Start of Dataset content

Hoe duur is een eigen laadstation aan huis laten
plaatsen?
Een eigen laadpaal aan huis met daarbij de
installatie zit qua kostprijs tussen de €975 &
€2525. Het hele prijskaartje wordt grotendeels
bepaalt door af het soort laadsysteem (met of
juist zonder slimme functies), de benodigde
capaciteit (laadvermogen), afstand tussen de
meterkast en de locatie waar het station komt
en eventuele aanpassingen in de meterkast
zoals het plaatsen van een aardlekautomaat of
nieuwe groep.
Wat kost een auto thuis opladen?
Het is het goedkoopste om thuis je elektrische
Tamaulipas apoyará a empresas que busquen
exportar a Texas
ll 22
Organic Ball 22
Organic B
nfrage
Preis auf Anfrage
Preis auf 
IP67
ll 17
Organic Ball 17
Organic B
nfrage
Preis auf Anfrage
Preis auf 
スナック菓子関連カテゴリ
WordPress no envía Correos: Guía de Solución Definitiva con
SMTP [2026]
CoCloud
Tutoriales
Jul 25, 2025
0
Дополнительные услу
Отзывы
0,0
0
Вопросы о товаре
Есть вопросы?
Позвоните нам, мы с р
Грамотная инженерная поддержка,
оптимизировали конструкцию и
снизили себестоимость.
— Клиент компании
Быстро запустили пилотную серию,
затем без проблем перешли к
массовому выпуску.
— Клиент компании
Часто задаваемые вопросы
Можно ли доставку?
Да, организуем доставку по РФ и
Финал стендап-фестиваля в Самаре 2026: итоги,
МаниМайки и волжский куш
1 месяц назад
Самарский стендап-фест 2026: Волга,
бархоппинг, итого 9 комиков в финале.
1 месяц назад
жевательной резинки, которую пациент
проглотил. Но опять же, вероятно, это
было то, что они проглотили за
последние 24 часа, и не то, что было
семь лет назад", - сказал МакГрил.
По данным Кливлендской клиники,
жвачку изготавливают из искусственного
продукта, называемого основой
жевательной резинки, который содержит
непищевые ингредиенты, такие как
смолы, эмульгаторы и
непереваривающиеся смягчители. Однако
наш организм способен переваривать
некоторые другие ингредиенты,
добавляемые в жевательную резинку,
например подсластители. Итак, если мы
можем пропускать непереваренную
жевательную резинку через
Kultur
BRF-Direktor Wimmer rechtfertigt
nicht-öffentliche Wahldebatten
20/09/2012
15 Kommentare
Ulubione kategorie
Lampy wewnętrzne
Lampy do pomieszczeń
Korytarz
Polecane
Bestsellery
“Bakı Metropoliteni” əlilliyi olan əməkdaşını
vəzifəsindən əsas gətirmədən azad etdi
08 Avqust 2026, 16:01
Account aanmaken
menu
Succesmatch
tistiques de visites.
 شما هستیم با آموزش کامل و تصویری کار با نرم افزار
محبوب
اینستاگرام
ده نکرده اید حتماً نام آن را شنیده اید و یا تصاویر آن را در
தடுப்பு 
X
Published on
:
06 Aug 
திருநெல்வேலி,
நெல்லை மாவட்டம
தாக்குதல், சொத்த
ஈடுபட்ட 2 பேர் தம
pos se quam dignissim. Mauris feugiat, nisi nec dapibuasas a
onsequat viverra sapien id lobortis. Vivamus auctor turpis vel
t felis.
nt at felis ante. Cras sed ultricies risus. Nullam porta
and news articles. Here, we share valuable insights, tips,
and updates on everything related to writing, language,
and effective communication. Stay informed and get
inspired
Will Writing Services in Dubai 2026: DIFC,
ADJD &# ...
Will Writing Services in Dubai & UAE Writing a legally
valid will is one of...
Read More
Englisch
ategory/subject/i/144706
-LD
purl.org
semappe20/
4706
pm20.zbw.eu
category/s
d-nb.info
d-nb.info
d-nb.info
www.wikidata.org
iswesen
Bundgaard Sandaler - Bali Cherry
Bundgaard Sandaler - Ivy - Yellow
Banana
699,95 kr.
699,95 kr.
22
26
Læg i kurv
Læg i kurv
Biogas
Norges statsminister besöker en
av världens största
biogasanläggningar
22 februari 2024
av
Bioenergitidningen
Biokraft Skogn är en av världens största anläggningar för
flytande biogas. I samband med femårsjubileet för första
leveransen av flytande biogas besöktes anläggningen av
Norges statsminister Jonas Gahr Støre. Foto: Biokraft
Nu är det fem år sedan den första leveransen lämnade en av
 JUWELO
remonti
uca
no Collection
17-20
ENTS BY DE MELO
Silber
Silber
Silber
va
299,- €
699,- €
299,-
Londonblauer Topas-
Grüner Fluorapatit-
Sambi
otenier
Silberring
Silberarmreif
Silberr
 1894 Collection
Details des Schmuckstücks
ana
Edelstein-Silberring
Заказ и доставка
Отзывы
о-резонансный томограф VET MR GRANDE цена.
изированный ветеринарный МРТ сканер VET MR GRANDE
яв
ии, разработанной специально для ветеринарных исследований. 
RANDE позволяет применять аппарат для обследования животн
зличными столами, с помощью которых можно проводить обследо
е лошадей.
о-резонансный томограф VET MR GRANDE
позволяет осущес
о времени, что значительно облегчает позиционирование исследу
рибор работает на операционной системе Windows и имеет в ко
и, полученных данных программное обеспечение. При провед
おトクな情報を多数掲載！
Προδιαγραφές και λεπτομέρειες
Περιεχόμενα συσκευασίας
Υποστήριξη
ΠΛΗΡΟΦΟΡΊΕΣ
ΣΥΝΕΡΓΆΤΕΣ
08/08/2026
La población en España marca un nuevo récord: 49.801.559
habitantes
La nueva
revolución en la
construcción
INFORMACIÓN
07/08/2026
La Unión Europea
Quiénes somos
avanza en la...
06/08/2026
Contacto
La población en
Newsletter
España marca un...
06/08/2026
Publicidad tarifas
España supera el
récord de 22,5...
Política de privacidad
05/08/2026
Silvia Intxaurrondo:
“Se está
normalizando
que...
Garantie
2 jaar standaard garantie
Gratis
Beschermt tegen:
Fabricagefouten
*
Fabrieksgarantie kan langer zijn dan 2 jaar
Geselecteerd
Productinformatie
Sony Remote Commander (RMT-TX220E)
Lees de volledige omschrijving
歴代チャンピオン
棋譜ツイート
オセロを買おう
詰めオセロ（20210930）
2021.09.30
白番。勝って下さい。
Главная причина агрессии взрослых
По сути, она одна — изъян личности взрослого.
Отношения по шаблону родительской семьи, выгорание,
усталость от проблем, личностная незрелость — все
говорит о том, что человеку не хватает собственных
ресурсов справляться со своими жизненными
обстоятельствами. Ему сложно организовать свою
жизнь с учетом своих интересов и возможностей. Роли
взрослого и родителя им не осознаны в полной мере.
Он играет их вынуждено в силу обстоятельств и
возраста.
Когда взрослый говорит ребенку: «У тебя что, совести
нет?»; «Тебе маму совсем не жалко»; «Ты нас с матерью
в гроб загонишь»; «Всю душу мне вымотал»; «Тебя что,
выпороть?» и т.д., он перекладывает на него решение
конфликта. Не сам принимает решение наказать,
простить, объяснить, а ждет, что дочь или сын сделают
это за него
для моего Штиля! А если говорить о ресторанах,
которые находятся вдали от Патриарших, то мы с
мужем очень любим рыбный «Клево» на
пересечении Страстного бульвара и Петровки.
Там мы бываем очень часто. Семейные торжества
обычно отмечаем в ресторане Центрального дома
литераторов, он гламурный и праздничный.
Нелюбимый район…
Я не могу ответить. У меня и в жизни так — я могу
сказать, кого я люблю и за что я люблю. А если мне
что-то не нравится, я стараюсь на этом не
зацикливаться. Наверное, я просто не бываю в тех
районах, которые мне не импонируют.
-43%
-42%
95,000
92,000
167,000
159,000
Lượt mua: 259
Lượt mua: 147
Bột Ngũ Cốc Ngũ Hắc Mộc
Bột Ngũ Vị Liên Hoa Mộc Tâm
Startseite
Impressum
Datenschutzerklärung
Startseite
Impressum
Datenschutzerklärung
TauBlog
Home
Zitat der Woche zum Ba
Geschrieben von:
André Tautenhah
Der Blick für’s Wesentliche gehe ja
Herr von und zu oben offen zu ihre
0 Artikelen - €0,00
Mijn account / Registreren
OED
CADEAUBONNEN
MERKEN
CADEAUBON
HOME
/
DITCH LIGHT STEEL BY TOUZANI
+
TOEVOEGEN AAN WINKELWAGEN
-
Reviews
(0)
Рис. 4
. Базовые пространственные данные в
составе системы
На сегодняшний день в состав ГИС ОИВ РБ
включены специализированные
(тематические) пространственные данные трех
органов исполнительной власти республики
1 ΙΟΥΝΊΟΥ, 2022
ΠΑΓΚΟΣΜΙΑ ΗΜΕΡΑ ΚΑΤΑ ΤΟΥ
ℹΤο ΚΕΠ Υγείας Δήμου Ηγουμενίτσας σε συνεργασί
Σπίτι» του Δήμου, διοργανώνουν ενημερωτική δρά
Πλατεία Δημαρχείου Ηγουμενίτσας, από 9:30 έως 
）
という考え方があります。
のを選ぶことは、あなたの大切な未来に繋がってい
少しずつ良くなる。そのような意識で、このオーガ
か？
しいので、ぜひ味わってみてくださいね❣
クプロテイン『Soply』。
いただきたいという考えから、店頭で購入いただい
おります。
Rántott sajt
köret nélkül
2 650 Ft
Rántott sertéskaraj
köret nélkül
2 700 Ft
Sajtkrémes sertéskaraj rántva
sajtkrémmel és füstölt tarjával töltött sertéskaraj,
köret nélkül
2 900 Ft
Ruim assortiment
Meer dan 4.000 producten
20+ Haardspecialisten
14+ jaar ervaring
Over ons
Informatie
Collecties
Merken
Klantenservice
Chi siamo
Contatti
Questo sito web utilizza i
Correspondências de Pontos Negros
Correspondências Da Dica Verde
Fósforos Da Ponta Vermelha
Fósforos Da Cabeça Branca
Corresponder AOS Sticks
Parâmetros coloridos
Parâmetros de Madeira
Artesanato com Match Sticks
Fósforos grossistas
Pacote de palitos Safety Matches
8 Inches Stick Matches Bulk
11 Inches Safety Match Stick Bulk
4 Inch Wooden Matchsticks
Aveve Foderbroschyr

End of Dataset content

Copy all lines of the listing above that contain the string "världens".

av världens största
Biokraft Skogn är en av världens största anläggningar för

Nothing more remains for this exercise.